2. It Preserves Food Quality
When a customer frequents your restaurant, they expect the highest quality foods. After all, they are not only paying you for their food, but also entrusting you to store, prepare, and serve safe, agreeable foods.
Food handling training teaches people how to properly store foods at their right temperatures, and prepare them using the right equipment, so that they maintain their fresh aromas and textures.
3. It Makes Food Prep Safer
Generally, those who handle food prep improperly are inviting bacterial growth to occur, which makes food unsafe from that moment forward. In fact, some foods are known to grow heat-resistant bacteria that, even after cooking, remain on the food.
If this happens, the person eating said food is at a higher risk of developing a foodborne illness.

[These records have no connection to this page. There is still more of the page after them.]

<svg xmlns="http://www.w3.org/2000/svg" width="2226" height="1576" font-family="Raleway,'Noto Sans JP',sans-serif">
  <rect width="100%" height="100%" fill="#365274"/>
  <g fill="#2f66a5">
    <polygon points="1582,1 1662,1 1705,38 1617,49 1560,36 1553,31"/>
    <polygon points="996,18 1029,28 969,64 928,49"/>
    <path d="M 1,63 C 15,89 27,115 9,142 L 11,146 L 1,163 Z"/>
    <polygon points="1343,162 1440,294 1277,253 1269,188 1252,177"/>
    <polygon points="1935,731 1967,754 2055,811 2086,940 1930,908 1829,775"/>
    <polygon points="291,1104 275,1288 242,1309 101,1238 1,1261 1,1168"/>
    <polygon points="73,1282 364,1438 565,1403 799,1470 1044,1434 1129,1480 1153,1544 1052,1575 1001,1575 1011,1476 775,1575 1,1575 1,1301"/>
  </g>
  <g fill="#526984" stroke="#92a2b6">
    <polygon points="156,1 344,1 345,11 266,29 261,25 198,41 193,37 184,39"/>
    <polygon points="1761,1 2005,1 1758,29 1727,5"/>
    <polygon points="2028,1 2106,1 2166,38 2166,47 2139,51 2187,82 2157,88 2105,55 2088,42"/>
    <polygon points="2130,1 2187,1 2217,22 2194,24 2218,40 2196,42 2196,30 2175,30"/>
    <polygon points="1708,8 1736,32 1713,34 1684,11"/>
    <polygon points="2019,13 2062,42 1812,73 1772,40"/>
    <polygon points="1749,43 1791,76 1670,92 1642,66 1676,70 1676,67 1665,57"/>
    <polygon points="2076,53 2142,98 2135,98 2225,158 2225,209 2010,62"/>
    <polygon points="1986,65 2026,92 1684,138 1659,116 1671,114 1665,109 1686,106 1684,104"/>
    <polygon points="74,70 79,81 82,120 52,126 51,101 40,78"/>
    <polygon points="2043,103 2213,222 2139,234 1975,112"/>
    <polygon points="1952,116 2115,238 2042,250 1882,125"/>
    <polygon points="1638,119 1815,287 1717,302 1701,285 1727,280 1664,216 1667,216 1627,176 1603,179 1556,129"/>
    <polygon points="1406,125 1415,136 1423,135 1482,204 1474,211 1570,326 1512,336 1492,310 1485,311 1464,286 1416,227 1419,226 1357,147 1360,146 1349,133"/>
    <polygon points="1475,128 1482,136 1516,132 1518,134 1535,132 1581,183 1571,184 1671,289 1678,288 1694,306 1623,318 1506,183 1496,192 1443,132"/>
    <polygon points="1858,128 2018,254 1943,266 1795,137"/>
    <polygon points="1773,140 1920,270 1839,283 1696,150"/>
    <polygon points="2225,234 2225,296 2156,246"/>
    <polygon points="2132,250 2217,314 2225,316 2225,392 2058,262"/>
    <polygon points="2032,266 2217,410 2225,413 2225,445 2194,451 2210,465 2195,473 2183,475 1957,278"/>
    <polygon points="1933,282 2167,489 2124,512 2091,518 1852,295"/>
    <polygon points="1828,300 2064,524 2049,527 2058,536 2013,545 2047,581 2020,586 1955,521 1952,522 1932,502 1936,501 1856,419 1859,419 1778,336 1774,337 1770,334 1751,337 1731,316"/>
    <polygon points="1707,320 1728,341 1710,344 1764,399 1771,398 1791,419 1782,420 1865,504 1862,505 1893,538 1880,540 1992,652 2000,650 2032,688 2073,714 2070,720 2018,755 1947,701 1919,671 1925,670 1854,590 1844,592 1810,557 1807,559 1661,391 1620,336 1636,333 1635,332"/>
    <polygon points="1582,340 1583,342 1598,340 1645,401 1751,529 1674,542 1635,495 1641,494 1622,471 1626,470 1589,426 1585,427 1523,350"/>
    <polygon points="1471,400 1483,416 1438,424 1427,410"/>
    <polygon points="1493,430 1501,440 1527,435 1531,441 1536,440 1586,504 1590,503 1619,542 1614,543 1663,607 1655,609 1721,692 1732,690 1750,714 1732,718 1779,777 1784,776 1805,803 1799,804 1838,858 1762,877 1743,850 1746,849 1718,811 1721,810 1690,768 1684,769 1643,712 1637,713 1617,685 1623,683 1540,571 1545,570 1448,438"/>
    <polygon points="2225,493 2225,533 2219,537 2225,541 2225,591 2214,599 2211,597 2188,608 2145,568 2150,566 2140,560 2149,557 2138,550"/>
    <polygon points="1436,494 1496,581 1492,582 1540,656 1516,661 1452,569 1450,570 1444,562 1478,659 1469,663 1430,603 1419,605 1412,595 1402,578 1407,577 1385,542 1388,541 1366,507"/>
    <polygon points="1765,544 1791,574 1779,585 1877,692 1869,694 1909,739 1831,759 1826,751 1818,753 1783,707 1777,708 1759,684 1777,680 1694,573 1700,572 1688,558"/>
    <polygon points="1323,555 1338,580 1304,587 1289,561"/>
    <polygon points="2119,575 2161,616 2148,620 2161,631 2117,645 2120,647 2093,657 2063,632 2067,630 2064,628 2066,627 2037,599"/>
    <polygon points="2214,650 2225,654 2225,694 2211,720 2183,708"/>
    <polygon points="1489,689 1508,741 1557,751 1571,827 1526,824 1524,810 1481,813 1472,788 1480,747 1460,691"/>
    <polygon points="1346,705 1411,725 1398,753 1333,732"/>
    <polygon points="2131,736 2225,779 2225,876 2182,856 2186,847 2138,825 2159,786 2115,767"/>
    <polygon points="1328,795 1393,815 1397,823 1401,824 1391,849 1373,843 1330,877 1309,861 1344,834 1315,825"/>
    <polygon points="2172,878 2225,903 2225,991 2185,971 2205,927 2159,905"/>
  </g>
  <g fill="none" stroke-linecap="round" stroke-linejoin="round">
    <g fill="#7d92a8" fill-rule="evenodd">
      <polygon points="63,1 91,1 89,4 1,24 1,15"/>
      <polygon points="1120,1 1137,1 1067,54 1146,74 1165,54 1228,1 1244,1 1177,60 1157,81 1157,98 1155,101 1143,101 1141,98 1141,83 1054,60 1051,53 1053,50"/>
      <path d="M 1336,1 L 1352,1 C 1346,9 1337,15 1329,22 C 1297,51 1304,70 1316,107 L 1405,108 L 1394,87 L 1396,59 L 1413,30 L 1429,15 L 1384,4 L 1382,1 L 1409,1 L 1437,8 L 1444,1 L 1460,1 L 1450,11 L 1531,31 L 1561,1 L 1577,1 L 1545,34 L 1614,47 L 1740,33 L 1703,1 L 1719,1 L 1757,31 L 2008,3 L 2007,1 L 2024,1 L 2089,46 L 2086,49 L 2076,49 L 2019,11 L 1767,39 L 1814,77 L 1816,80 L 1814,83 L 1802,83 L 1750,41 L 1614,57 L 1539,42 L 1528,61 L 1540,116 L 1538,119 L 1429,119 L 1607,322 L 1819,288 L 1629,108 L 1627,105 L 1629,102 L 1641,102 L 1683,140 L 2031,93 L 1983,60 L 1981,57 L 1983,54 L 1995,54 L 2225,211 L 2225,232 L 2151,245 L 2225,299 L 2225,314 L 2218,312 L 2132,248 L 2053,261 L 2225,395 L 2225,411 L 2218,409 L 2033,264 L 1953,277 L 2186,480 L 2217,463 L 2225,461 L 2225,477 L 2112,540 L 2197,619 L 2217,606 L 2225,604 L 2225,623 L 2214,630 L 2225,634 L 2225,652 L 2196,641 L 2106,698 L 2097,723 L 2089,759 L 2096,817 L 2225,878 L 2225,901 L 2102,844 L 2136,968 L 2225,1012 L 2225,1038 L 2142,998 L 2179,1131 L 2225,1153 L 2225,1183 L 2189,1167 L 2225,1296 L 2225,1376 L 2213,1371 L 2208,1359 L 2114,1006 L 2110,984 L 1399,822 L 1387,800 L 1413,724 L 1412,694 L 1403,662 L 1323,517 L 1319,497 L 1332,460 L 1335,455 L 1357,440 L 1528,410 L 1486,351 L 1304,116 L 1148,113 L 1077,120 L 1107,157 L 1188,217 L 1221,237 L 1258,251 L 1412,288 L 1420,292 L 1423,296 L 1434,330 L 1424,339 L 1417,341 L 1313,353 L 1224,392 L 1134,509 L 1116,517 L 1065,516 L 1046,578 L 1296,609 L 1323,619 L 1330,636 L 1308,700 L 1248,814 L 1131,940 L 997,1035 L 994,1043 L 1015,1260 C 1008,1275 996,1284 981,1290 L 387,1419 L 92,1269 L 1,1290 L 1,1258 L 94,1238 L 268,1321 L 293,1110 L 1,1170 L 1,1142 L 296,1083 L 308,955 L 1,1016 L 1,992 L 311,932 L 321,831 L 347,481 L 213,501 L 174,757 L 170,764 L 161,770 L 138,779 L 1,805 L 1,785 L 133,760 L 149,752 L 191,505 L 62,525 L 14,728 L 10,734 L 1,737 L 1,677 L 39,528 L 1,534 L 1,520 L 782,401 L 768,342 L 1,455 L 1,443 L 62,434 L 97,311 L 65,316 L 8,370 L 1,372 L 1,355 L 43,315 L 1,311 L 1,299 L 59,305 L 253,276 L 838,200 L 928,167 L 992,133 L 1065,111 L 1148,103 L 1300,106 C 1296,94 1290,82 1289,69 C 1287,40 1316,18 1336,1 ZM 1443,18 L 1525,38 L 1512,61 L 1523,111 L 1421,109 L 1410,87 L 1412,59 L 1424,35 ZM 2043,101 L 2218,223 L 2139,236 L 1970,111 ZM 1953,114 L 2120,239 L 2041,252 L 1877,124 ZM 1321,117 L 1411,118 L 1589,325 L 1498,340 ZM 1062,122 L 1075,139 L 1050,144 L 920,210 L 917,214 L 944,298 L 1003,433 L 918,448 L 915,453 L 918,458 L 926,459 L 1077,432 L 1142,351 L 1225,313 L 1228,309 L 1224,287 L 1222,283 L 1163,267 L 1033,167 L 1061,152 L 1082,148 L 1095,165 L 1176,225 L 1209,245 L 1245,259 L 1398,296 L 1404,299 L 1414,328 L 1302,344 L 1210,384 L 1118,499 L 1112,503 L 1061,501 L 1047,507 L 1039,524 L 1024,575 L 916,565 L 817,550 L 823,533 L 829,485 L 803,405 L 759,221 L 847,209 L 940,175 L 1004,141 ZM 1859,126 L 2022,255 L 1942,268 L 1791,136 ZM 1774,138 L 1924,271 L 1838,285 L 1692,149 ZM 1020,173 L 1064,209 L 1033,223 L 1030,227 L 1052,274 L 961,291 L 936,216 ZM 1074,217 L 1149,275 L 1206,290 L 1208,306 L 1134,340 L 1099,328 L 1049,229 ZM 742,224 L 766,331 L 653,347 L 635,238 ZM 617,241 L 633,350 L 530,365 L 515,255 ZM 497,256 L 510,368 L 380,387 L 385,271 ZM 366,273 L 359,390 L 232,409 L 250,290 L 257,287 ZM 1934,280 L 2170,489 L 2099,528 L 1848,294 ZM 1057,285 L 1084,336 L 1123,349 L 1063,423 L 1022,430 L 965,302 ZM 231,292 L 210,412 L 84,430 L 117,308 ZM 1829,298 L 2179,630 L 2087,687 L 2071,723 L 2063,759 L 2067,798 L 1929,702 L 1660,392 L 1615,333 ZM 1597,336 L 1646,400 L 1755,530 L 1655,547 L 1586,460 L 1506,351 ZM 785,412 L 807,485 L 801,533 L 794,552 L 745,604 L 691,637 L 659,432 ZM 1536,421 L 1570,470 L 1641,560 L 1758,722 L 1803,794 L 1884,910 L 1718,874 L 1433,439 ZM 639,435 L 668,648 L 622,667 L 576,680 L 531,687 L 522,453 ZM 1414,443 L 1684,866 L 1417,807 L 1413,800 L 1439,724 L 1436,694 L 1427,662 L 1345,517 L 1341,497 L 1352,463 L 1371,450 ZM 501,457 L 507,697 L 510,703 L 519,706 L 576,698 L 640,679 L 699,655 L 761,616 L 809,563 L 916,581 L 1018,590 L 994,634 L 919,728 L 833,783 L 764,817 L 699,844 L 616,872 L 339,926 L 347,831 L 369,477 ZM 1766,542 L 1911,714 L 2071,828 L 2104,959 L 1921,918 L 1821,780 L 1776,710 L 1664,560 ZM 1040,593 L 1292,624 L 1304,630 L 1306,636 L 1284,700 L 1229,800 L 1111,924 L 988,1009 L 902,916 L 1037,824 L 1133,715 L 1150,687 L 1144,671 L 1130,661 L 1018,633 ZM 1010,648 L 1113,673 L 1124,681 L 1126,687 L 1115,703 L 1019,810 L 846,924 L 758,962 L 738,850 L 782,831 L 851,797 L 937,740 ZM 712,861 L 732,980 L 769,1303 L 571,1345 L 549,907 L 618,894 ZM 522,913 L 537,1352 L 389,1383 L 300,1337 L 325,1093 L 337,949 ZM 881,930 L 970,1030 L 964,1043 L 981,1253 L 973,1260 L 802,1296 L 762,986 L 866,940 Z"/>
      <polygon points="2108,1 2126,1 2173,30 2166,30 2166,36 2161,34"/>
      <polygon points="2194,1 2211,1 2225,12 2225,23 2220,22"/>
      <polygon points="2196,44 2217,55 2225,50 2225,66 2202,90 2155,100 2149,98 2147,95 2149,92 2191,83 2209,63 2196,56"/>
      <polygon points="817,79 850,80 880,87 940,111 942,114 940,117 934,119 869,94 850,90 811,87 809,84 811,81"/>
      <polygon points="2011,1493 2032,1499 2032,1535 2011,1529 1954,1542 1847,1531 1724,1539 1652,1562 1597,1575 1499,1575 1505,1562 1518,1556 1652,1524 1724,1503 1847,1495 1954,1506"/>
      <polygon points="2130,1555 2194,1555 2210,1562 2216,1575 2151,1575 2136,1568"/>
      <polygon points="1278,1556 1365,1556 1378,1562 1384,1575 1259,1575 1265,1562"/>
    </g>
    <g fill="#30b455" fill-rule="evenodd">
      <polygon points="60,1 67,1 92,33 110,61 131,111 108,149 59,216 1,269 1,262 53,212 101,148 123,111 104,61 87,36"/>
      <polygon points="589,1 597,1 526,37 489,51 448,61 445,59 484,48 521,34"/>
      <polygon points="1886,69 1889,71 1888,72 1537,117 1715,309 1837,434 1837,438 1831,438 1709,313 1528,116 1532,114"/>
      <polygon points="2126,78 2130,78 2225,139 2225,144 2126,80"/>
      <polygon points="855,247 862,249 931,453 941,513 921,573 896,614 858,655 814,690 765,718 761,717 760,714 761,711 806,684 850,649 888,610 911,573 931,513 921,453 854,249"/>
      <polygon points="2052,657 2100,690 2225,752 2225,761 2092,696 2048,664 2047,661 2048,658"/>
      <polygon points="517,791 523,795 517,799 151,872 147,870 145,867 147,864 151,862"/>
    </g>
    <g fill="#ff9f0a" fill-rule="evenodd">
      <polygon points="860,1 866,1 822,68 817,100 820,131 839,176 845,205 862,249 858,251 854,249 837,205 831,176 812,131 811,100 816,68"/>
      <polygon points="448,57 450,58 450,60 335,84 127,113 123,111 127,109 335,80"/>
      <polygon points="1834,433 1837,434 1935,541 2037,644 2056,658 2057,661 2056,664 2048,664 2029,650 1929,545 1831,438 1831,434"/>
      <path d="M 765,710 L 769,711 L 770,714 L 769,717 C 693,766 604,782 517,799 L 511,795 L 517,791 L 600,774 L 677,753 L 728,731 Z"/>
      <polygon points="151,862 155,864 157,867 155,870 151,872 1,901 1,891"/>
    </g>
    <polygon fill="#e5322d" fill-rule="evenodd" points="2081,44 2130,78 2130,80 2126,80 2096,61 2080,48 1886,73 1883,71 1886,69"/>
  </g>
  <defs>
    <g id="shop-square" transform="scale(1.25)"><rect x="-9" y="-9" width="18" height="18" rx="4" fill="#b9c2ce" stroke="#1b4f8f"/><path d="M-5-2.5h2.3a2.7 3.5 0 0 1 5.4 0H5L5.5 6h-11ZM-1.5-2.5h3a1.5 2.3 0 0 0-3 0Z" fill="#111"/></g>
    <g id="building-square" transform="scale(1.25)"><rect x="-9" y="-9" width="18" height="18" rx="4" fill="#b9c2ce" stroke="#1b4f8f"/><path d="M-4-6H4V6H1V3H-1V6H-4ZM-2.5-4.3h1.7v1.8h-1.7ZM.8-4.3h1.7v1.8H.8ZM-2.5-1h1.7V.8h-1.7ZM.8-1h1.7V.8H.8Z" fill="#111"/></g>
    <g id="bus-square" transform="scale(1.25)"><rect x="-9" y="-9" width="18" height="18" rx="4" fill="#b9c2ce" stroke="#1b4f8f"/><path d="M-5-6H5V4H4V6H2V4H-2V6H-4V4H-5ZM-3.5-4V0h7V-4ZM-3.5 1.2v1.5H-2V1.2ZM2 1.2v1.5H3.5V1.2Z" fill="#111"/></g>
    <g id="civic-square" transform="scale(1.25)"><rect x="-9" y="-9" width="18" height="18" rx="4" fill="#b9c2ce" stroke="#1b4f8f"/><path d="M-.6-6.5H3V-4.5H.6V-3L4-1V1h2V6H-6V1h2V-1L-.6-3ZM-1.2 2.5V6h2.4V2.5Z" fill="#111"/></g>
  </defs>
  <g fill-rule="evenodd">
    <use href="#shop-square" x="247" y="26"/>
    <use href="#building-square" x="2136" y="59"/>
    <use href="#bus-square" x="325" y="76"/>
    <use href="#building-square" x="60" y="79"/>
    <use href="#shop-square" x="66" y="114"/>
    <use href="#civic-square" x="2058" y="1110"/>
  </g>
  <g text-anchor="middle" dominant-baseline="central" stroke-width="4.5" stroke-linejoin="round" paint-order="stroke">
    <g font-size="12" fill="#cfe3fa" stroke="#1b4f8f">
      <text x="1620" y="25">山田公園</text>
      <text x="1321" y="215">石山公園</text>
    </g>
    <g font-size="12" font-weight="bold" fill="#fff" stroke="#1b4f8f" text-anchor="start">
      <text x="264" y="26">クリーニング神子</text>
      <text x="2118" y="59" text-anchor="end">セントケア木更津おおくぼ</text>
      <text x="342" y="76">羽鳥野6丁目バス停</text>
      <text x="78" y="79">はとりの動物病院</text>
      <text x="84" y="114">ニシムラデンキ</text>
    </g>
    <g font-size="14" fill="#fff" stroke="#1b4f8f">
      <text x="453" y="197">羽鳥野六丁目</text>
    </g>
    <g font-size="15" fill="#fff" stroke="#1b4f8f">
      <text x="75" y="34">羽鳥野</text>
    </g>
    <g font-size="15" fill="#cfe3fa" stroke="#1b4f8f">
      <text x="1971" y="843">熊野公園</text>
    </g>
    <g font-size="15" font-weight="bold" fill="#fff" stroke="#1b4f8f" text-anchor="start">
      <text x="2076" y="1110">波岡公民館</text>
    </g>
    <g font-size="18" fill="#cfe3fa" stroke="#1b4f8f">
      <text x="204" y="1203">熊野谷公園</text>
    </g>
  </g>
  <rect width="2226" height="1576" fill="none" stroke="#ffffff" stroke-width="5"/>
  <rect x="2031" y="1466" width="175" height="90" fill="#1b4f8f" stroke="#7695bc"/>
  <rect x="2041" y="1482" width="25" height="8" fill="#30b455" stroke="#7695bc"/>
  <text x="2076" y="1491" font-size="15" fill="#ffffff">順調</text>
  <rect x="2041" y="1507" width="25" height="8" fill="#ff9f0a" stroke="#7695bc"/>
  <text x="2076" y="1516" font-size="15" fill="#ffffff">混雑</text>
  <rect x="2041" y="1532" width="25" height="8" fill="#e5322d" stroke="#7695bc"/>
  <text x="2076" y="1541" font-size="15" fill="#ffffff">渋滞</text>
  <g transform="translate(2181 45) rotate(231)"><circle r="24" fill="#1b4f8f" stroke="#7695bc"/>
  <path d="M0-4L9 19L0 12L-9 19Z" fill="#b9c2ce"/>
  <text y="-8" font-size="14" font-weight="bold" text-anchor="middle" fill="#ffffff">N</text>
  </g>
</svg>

Do not take shortcuts when it comes to food prep – specifically when it involves thawing of meat. Instead, follow what you learned during food handling training and take your time to do it right.
4. It Saves You Money (and Your Reputation)
Let’s say you run a local restaurant that is known for serving many customers each day. In fact, you might go so far as to say you run a “local hotspot”.
If one of your employees serves up contaminated food (possibly because of a lack of food handler training) and one of your customers become sick as a result, you can expect your restaurant to experience a whole host of issues:
- You may be liable for any doctor’s bills
- Your restaurant’s insurance may skyrocket, especially if you are sued
- Word of mouth that your restaurant was responsible for a foodborne illness will spread quickly, especially if the media gets involved
In the end, not only will you be on the hook for any immediate damages resulting from your employee’s mistake, your restaurant stands to lose a lot of business once the community finds out.
Depending on the seriousness of the outbreak, (i.e. it affected one customer versus an actual outbreak involving many), your restaurant may never fully recover.
In the end, even simple mistakes such as leaving food out too long, storing food at the wrong temperature, or simply cross-contaminating foods that are not supposed to mix, can result in a foodborne illness that has the potential to reach a large number of people.
That’s why encouraging your employees to take food handling training seriously is so critical. Your business, and the health of everyone that frequents your restaurant depend on it.